The barcode should be immediately scannable but it may not have effect until the next poor sucker installs Delhaize’s shitty proprietary closed-source app and registers the card in their name. Thereafter you should get the instant discounts on what you buy but obviously any points accumulation will go to your surrogate. Sure, you could probably exploit the points too but don’t be evil. Your surrogate is your friend. Fair enough that they get the points credit.
Mods
The barcode will not have the exact same cosmetic style as the card (the leading and checksum digits are visually offset). If you care about this, you could:
- Add the
-n
option to the barcode command to omit the digits, then use ImageMagick or GIMP to insert the digits below the barcode; or - Use LaTeX to generate the barcode. I’m not sure how to generate a “UPC A” barcode in LaTeX but you likely have complete control over the format
You could pass the -t
option to the barcode command to print many copies on a page of sticky labels to give to give to family/friends/colleagues. Those stickers could be put over top of barcodes on other cards which no one activates.
Unworkable shortcut
Theoretically you could simply scan the barcode and use the same barcode app to generate a UPC-A barcode.

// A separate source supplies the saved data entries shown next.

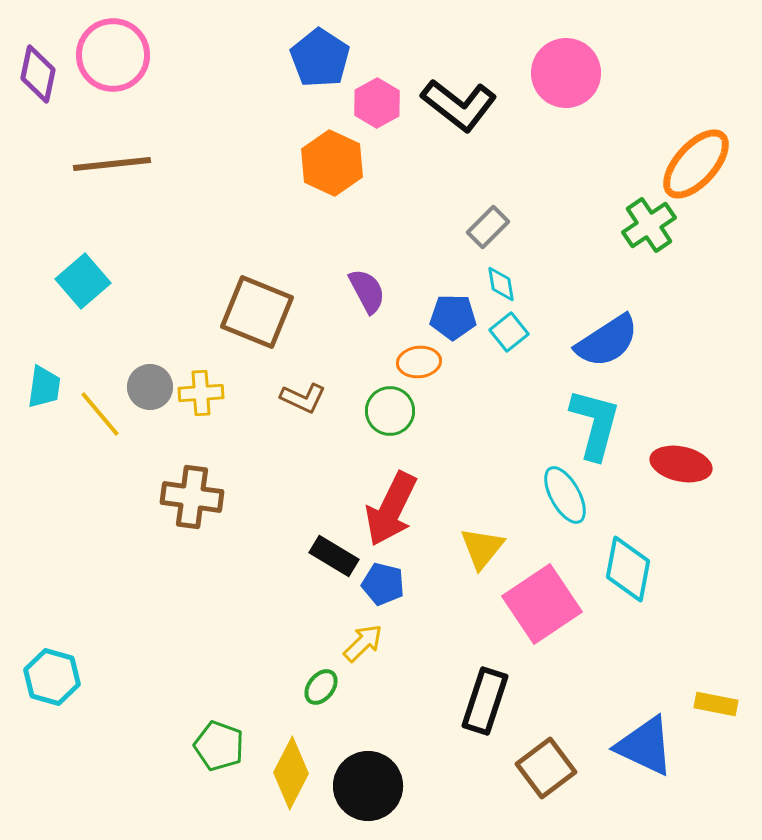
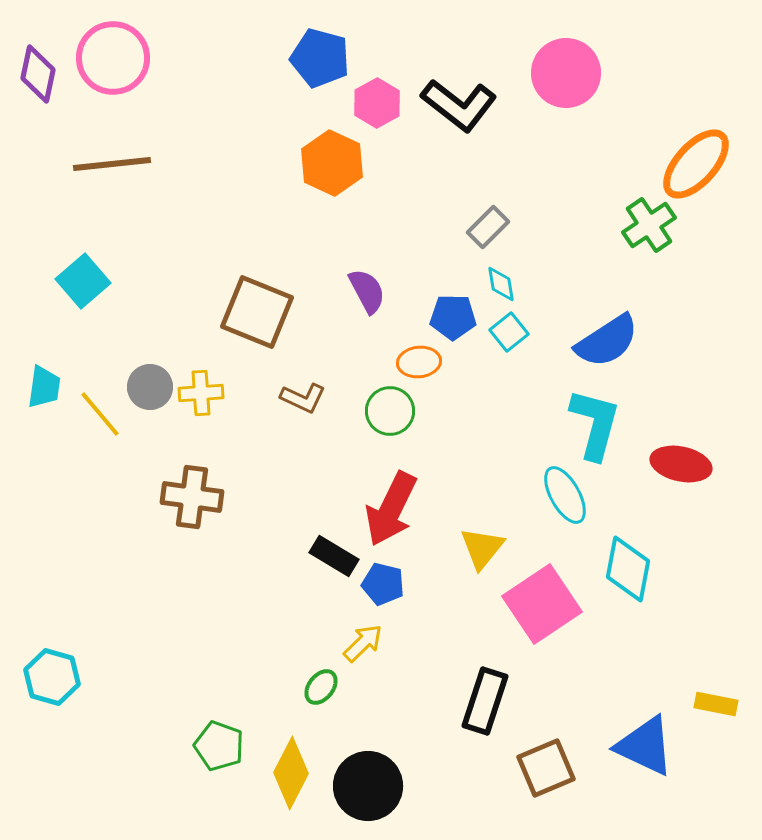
pink circle at (113, 55): moved 3 px down
blue pentagon at (320, 58): rotated 18 degrees counterclockwise
brown square at (546, 768): rotated 14 degrees clockwise
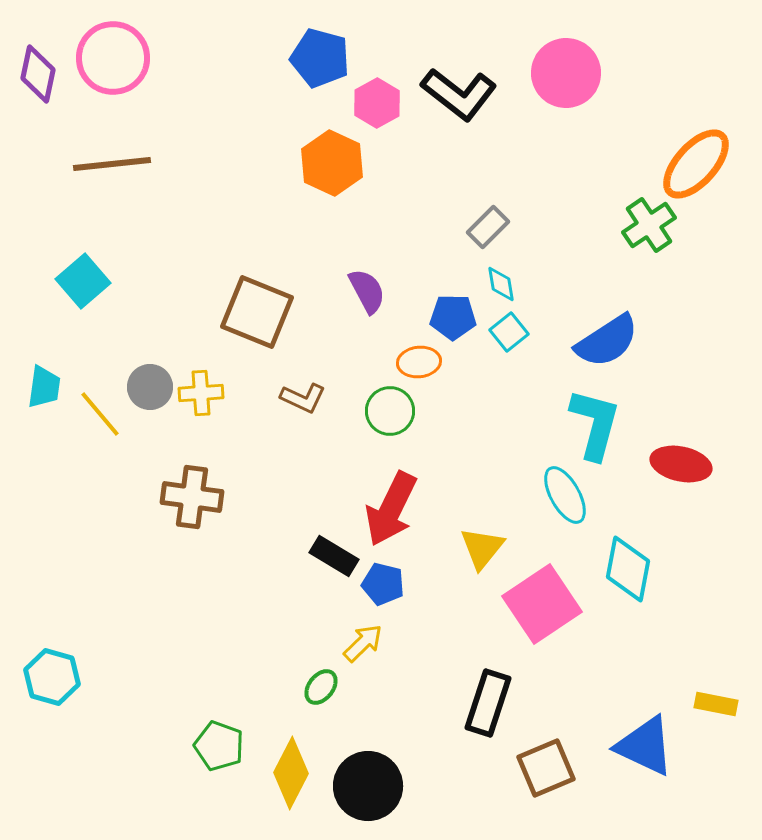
black L-shape at (459, 105): moved 11 px up
black rectangle at (485, 701): moved 3 px right, 2 px down
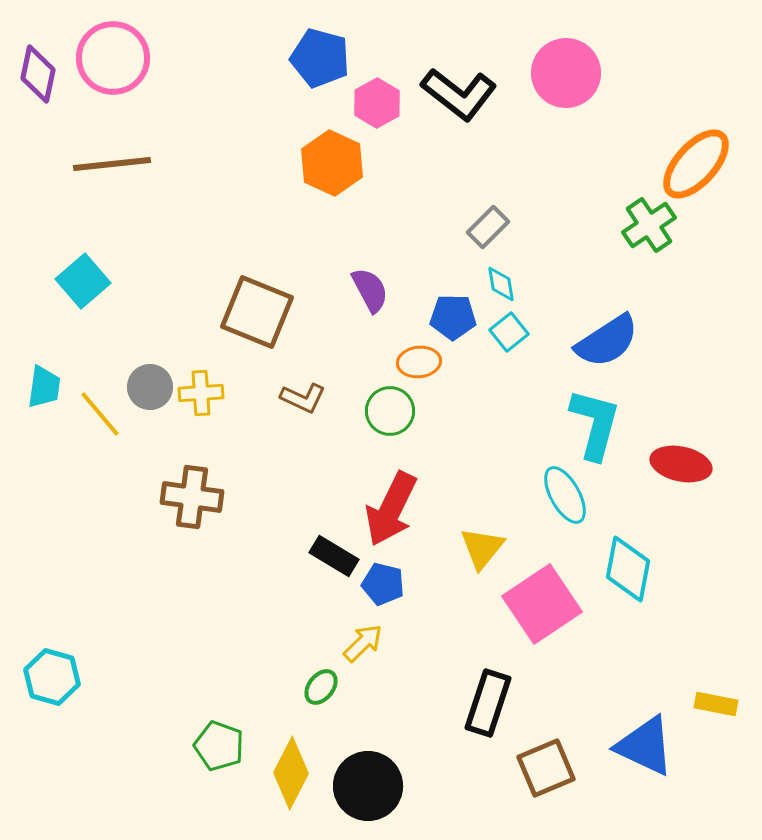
purple semicircle at (367, 291): moved 3 px right, 1 px up
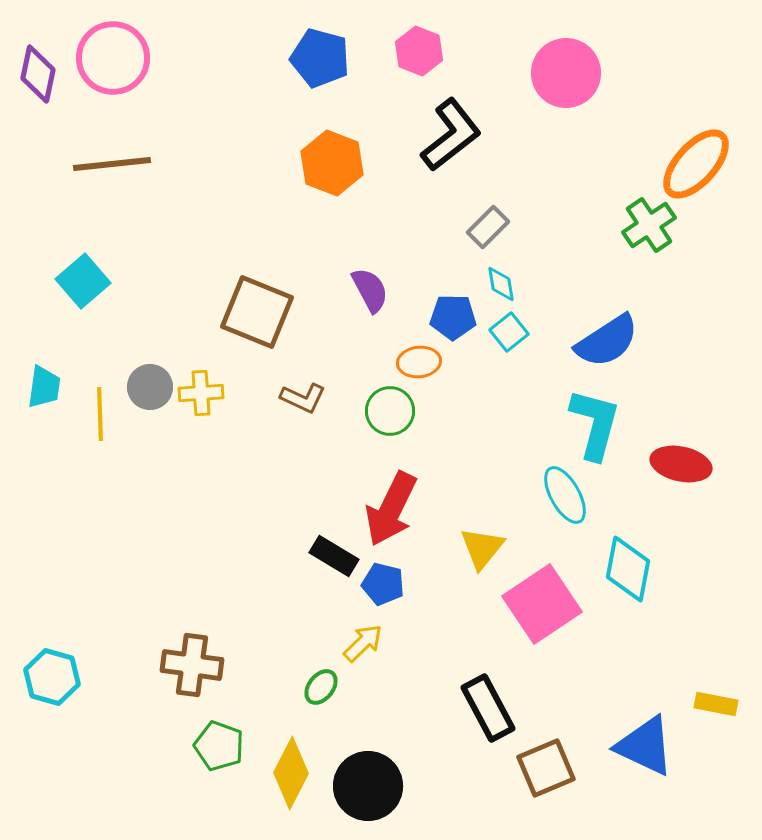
black L-shape at (459, 94): moved 8 px left, 41 px down; rotated 76 degrees counterclockwise
pink hexagon at (377, 103): moved 42 px right, 52 px up; rotated 9 degrees counterclockwise
orange hexagon at (332, 163): rotated 4 degrees counterclockwise
yellow line at (100, 414): rotated 38 degrees clockwise
brown cross at (192, 497): moved 168 px down
black rectangle at (488, 703): moved 5 px down; rotated 46 degrees counterclockwise
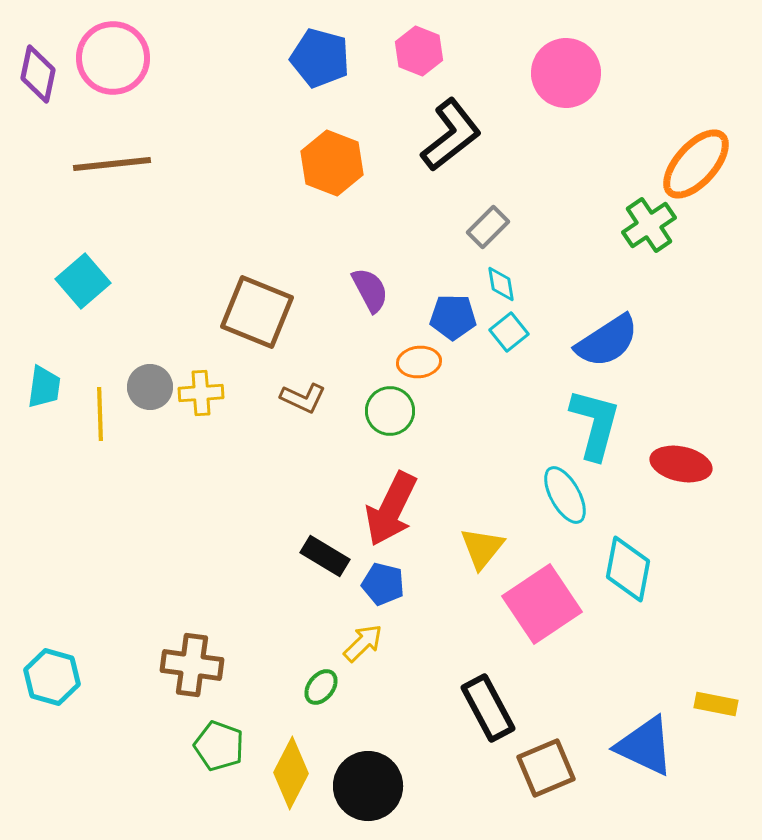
black rectangle at (334, 556): moved 9 px left
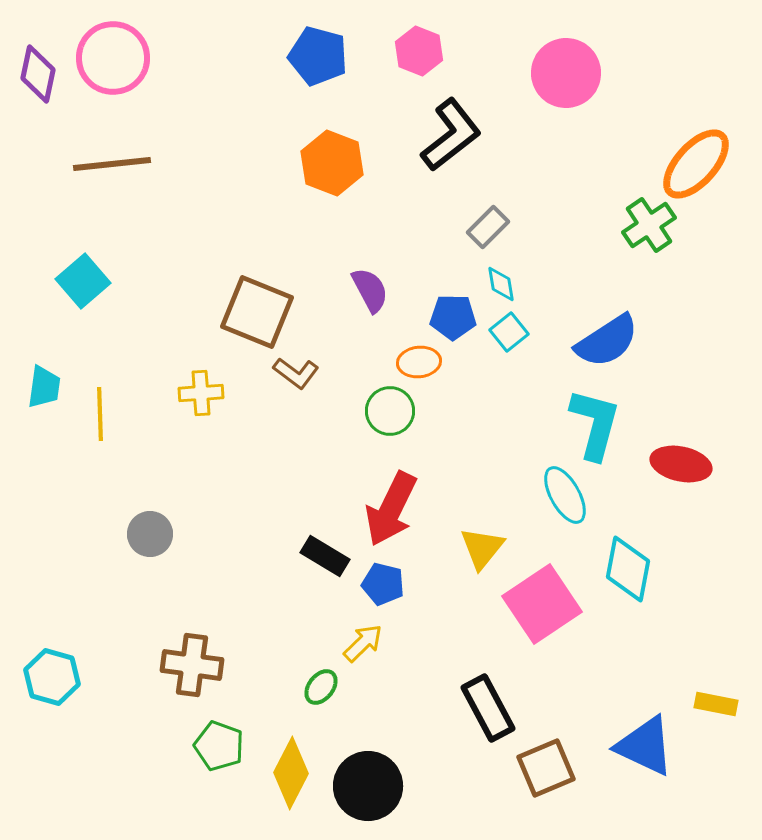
blue pentagon at (320, 58): moved 2 px left, 2 px up
gray circle at (150, 387): moved 147 px down
brown L-shape at (303, 398): moved 7 px left, 25 px up; rotated 12 degrees clockwise
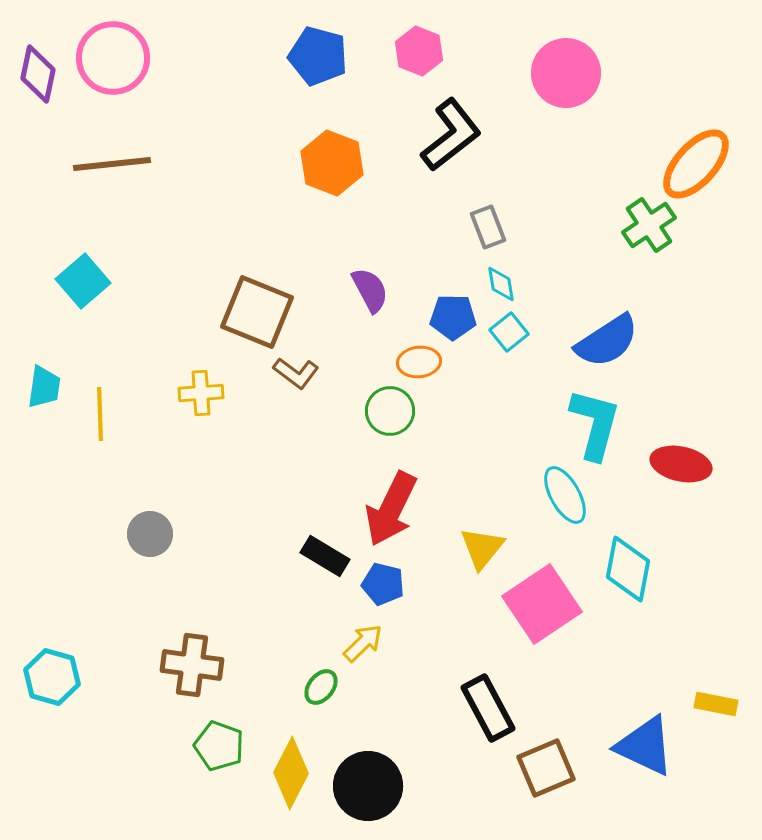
gray rectangle at (488, 227): rotated 66 degrees counterclockwise
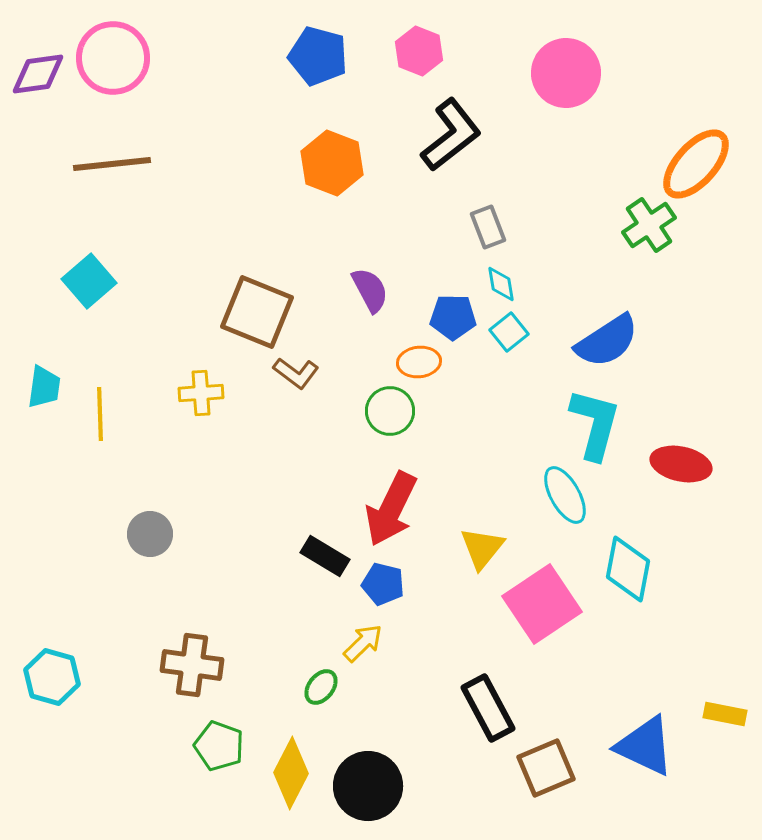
purple diamond at (38, 74): rotated 70 degrees clockwise
cyan square at (83, 281): moved 6 px right
yellow rectangle at (716, 704): moved 9 px right, 10 px down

My app detects the barcode as UPC_A and correctly decodes it, but when the app tries to re-encode the digits into UPC-A it produces a 2D barcode (like a QR). I doubt that works because the cashier’s scanner is likely only for 1D linear codes.
Perhaps other apps can do this correctly.
Notes
The Delhaize barcodes do not seem to start with a “2”, which seems questionable because a 2 normally indicates internal use. So does Delhaize run the risk that their loyalty cards clash with UPCs of actual products? Maybe they actually legitimately bought a range of product codes for memberships but seems like a waste of money.